Dividia musicalmente as sílabas, esse Balbino Pacheco de Oliveira Júnior. Na década de 40, quando iniciou a carreira radiofônica, arrastava as fãs e os erres. Guapo, bigode à Orlando Silva, amaciava travesseiros no programa "Só para mulheres...", da Rádio Cultura. Seu charme nascia da respiração. E a popularidade o conduziu à Câmara de Vereadores de Salvador (1959-1962).
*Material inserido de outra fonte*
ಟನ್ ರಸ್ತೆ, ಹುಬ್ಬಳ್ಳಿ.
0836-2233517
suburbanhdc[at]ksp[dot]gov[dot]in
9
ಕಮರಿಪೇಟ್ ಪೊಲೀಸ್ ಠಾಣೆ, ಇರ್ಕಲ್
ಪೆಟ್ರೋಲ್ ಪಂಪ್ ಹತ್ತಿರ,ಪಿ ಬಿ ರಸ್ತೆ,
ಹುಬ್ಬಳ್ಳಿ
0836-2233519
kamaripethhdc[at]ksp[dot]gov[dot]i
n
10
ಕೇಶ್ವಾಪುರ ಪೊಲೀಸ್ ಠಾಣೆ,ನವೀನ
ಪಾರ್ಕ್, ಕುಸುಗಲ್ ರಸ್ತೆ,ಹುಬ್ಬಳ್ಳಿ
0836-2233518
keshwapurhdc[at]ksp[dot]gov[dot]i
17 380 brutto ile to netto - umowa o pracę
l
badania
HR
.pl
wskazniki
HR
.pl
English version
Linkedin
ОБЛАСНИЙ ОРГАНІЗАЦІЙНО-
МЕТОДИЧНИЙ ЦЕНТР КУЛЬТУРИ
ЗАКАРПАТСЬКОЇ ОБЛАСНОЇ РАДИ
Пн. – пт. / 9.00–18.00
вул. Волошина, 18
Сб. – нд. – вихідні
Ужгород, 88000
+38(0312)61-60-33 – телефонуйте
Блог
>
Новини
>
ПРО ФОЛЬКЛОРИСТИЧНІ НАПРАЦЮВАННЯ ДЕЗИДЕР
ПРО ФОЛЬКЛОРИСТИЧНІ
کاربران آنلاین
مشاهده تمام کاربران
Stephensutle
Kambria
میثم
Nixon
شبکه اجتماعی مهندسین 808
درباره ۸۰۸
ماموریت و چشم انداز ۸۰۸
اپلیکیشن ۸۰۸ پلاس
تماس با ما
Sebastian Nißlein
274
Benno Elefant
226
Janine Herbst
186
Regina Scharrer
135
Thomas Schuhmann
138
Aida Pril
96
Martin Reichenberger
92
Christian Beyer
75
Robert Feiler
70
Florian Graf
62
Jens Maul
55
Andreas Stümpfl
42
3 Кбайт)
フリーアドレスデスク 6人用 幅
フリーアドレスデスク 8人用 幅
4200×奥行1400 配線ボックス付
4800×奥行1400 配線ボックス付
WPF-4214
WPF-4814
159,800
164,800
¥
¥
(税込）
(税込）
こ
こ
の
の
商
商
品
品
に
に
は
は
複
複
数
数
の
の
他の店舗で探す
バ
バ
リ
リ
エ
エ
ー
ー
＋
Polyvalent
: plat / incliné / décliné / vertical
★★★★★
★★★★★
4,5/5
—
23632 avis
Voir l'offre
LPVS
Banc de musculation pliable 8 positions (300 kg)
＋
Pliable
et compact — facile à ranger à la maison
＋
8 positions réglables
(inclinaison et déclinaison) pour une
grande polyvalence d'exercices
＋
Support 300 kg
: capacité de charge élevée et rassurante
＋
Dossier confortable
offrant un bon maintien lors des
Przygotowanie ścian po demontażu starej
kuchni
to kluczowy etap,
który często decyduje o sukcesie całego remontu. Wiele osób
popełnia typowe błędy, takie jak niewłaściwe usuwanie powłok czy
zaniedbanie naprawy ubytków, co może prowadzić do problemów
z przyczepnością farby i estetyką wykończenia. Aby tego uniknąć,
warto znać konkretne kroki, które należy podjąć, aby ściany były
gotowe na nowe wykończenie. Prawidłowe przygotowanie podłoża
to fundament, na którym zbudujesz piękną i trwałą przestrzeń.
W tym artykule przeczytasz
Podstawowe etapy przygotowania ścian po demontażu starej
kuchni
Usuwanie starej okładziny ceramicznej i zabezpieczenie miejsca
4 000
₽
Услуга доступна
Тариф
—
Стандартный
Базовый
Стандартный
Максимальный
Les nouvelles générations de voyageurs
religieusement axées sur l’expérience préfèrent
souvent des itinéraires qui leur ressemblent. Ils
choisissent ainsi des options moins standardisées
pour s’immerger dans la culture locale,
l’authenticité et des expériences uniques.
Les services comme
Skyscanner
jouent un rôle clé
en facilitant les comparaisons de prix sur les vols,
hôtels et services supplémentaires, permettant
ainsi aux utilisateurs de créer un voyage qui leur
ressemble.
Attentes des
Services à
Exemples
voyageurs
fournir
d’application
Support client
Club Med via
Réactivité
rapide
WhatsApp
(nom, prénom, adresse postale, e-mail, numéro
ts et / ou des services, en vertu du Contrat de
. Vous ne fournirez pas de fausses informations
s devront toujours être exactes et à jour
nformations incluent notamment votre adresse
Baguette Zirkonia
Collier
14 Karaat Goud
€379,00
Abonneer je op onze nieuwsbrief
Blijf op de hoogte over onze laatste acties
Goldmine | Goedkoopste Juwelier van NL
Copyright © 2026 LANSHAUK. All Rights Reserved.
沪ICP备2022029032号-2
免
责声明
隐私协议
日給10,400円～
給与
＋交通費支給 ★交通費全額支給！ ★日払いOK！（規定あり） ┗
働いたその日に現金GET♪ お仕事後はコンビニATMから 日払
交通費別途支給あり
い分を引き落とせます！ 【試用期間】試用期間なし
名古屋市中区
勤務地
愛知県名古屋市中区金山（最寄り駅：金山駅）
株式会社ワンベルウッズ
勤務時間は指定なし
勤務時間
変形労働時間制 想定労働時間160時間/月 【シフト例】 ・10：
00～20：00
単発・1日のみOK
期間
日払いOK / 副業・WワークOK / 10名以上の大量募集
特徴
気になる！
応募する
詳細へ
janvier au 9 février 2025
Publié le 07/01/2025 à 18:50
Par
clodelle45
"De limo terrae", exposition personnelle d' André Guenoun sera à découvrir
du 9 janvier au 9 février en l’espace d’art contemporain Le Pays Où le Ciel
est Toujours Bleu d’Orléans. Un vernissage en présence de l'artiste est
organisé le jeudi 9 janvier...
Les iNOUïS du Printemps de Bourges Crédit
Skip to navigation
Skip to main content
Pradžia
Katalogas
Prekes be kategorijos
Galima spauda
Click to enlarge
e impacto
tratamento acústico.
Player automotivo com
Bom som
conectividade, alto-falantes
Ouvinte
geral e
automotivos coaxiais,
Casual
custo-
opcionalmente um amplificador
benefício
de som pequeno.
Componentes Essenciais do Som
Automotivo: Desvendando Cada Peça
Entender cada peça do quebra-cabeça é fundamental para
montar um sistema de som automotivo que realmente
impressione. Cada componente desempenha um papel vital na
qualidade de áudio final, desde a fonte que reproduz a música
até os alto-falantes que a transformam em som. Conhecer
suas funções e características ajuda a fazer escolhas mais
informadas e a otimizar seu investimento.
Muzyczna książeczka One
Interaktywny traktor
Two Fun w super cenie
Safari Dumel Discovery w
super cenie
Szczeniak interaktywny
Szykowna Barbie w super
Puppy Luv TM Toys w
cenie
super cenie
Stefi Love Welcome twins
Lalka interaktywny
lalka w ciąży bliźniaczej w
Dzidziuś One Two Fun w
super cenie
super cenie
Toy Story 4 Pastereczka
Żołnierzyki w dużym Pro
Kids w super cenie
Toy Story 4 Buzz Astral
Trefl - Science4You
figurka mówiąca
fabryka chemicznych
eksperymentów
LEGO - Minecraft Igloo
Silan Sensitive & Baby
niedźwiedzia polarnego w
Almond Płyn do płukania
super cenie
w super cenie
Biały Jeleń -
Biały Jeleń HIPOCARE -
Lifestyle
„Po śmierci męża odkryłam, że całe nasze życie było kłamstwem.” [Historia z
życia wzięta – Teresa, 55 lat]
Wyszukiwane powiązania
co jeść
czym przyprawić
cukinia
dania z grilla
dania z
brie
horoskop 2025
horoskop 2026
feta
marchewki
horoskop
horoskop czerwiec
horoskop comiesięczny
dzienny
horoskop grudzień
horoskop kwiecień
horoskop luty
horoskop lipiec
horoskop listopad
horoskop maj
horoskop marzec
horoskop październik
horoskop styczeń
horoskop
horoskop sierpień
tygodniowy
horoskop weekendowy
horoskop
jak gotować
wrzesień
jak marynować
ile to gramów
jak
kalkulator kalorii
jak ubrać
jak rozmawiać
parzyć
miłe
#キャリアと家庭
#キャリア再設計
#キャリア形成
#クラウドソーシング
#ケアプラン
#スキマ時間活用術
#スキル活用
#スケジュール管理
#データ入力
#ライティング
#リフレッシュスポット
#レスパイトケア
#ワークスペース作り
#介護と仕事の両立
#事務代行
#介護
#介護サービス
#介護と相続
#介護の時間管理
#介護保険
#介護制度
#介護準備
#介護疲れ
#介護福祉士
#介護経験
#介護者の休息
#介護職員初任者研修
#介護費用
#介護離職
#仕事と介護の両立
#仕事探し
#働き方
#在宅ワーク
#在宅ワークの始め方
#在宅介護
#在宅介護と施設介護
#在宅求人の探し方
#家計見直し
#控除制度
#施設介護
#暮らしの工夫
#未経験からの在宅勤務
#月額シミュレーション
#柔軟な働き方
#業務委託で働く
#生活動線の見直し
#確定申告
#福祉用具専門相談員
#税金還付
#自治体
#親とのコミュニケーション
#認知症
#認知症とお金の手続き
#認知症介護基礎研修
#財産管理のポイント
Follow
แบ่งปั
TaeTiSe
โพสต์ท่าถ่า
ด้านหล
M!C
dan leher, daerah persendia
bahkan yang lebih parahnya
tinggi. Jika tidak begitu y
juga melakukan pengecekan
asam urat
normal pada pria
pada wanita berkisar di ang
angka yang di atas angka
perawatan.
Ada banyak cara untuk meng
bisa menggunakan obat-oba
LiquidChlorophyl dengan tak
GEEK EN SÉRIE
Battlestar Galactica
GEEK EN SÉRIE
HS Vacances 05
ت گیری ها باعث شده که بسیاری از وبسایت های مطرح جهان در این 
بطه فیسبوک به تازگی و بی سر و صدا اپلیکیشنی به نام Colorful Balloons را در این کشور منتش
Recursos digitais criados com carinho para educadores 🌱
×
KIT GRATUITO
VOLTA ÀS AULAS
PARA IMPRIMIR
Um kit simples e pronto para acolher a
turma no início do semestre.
Não fez mal em largar o emprego para cortejar uma bailarina em Buenos Aires. Outro amor retornou nos anos da velhice, na Rádio Metrópole (única a abrigá-lo nos anos finais). A fã em idade provecta surgia no ar, e mordiscava. Pacheco, assim-assim, ressabiado, esboçava o desgrude. Mas a madame insistia em relembrar as noites de priscas eras. Longe dos microfones, ela segredou: "Aquilo que você me pediu há 30 anos, eu posso lhe dar agora..."
Pacheco se definia por canções e filmes. Conhecia profundamente a música brasileira e o cancioneiro espanhol. Nos últimos dias, sobraçava uma cópia do filme "O corcunda de Notre-Dame". Nem a versão de Anthony Quinn, nem a de Lon Chaney. Preferia Charles Laughton, da RKO.
Guardava as cerimônias dos locutores de antanho. O naufrágio do universo radiofônico imprimiu à sua voz uma cadência anacrônica. Alertei-o que uma amiga era sua fã. E ele se desfez, no microfone, em forma de música: "Só nós dois é que sabemos/ O quanto nos queremos bem/ Só nós dois é que sabemos/ Só nós dois e mais ninguém".
Era o radialista da palavra medida, da memória de almanaque; e não das ameaças veladas, da valentia contada na bandeira 2, dos achaques de outras bocas da Província. Gramou a pobreza, ao fim da glória que não consola. Um entre tantos náufragos da era de ouro.
Aos 82 anos, sentia a perda do fôlego, o desfazimento do corpo. Como haveria de reconquistar as fãs que lhe negaram o ouro há 30 anos? Para Pacheco, uma música a mais: "Frio en el alma", de Miguel Ángel Valladares, na voz de Gregorio Barrios. "Qué loco empeño/ de revivir las cosas/ de un pasado ya muerto,/ del fantasma de ayer."